Directions for this task.
Scan the listing for "Anouk" and copy out each line that has it.

### Supplied data

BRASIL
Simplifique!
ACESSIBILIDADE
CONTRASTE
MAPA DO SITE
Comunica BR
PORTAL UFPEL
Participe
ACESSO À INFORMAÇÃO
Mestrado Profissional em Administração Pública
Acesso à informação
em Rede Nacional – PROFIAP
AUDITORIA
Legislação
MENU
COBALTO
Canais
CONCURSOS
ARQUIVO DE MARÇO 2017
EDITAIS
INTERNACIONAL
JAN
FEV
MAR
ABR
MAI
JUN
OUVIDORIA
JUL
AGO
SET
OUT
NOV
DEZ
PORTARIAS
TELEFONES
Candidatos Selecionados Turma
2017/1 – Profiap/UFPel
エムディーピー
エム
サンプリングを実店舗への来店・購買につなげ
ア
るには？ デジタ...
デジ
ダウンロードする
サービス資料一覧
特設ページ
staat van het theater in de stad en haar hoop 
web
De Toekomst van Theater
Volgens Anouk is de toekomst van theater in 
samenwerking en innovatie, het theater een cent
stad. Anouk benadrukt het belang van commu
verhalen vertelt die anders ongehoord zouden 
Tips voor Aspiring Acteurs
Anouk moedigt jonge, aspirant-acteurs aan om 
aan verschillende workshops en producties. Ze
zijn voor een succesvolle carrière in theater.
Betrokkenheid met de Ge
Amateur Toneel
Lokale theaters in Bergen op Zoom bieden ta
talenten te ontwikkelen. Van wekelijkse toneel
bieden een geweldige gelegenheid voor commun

######

Task result.
Volgens Anouk is de toekomst van theater in 
stad. Anouk benadrukt het belang van commu
Anouk moedigt jonge, aspirant-acteurs aan om 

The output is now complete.